Programing Craft: Intention vs Coolness

By Xah Lee. Date:

When you see a hash table, do you think “Ah, it's a flow control”?

in programing, we often do coolness.

Python doesn't have {switch, case, cond} construct. Someone asked about it on stackoverflow, and this is the most up-voted answer:

# -*- coding: utf-8 -*-
# python 3

# emulating “switch” statement in Python.
# works in both python 2 and 3

def f(x):
    return {
        "a": 1,
        "b": 2,
        }.get(x, 9)    # 9 is default if x not found

# test
y = "d"
print(f(y)) # 9

you use a hash table (aka dictionary) to emulate switch statement.

It is cool, but there is a problem: the intention of the programer isn't explicit. Instead, you have to engage your brain to figure out what it's supposed to do.

here's a simpler, more verbose, version, but the programer intention is clear, and much easier to understand.

# -*- coding: utf-8 -*-
# python 3

# multiple if statement, similar to “switch” conditional

def f(x):
    if x == "a": return 1
    if x == "b": return 2
    return 9

y = 2


Note: if you have huge number of items, of course, use a hash table. However, hash table isn't a switch statement. You are no longer emulating switch statement. You are, doing hash table for whatever hash table is designed for.

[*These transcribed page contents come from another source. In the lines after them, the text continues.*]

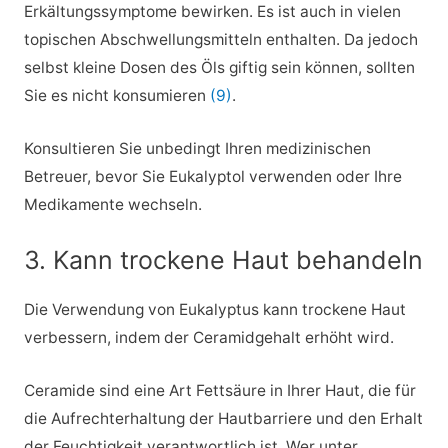
Erkältungssymptome bewirken. Es ist auch in vielen
topischen Abschwellungsmitteln enthalten. Da jedoch
selbst kleine Dosen des Öls giftig sein können, sollten
Sie es nicht konsumieren
(9)
.
Konsultieren Sie unbedingt Ihren medizinischen
Betreuer, bevor Sie Eukalyptol verwenden oder Ihre
Medikamente wechseln.
3. Kann trockene Haut behandeln
Die Verwendung von Eukalyptus kann trockene Haut
verbessern, indem der Ceramidgehalt erhöht wird.
Ceramide sind eine Art Fettsäure in Ihrer Haut, die für
die Aufrechterhaltung der Hautbarriere und den Erhalt
der Feuchtigkeit verantwortlich ist. Wer unter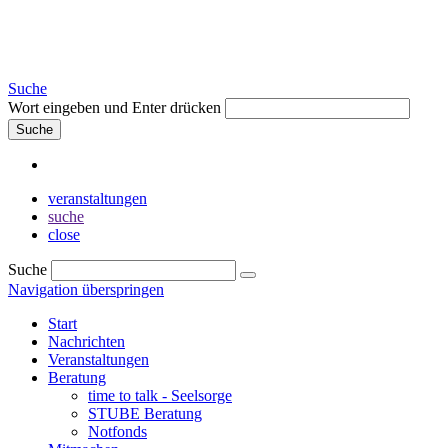
Suche
Wort eingeben und Enter drücken
Suche
veranstaltungen
suche
close
Suche
Navigation überspringen
Start
Nachrichten
Veranstaltungen
Beratung
time to talk - Seelsorge
STUBE Beratung
Notfonds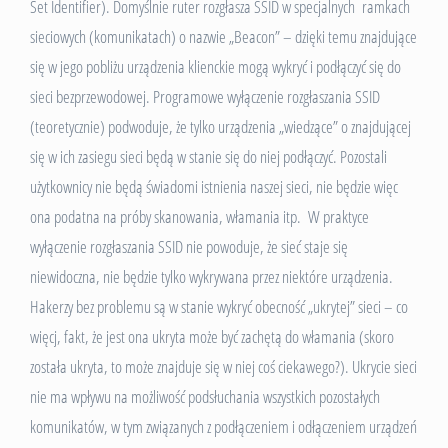
Set Identifier). Domyślnie ruter rozgłasza SSID w specjalnych ramkach
sieciowych (komunikatach) o nazwie „Beacon” – dzięki temu znajdujące
się w jego pobliżu urządzenia klienckie mogą wykryć i podłączyć się do
sieci bezprzewodowej. Programowe wyłączenie rozgłaszania SSID
(teoretycznie) podwoduje, że tylko urządzenia „wiedzące” o znajdującej
się w ich zasiegu sieci będą w stanie się do niej podłączyć. Pozostali
użytkownicy nie będą świadomi istnienia naszej sieci, nie będzie więc
ona podatna na próby skanowania, włamania itp. W praktyce
wyłączenie rozgłaszania SSID nie powoduje, że sieć staje się
niewidoczna, nie będzie tylko wykrywana przez niektóre urządzenia.
Hakerzy bez problemu są w stanie wykryć obecność „ukrytej” sieci – co
więcj, fakt, że jest ona ukryta może być zachętą do włamania (skoro
została ukryta, to może znajduje się w niej coś ciekawego?). Ukrycie sieci
nie ma wpływu na możliwość podsłuchania wszystkich pozostałych
komunikatów, w tym związanych z podłączeniem i odłączeniem urządzeń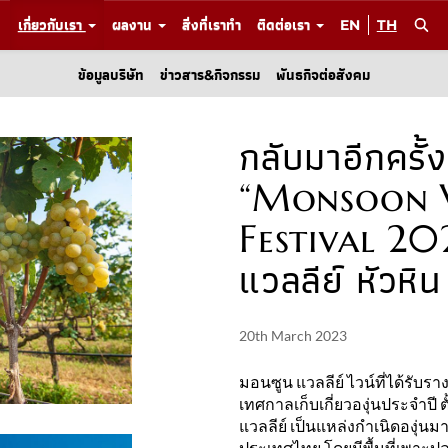
เกี่ยวกับเรา
ผลงาน
สิ่งที่เราทำ
ติดต่อเรา
EN
TH
ข้อมูลบริษัท
ข่าวสาร&กิจกรรม
พันธกิจต่อสังคม
กลับมาอีกครั้
“Monsoon V
Festival 202
แวลลีย์ หัวหิน
20th March 2023
มอนซูน แวลลีย์ ไวน์ที่ได้รั
เทศกาลเก็บเกี่ยวองุ่นประจำปี ตั
แวลลีย์ เป็นแหล่งกำเนิดองุ่นมาก
ประเทศไทย โดยมีพื้นที่เพาะปล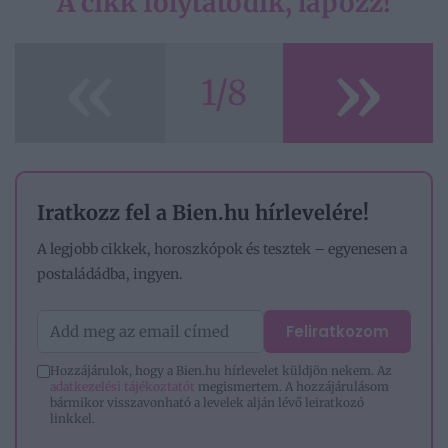
A cikk folytatódik, lapozz!
«
»
1/8
Iratkozz fel a Bien.hu hírlevelére!
A legjobb cikkek, horoszkópok és tesztek – egyenesen a
postaládádba, ingyen.
Feliratkozom
Hozzájárulok, hogy a Bien.hu hírlevelet küldjön nekem. Az
adatkezelési tájékoztatót
megismertem. A hozzájárulásom
bármikor visszavonható a levelek alján lévő leiratkozó
linkkel.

Unix Shell Use of Logical Operator as Flow Control

Another example is to use logical operators for program flow control. This is most abused in unix shell, and in fact is a idiom. Here's some example from Ubuntu Linux /etc/init.d/bootlogd:

[ -x "$DAEMON" ] || exit 0
[ "$VERBOSE" != no ] && log_end_msg $ES

They are used for flow control.

It works by a implementation quirk on evaluating boolean expressions. For example, if you have x1 || x2 || x3 || x4, as soon as “x1” is true, you don't need to evaluate the rest anymore. Similarly, if you have x1 && x2 && x3 && x4, if x1 is false, the whole result is false, no need to go on.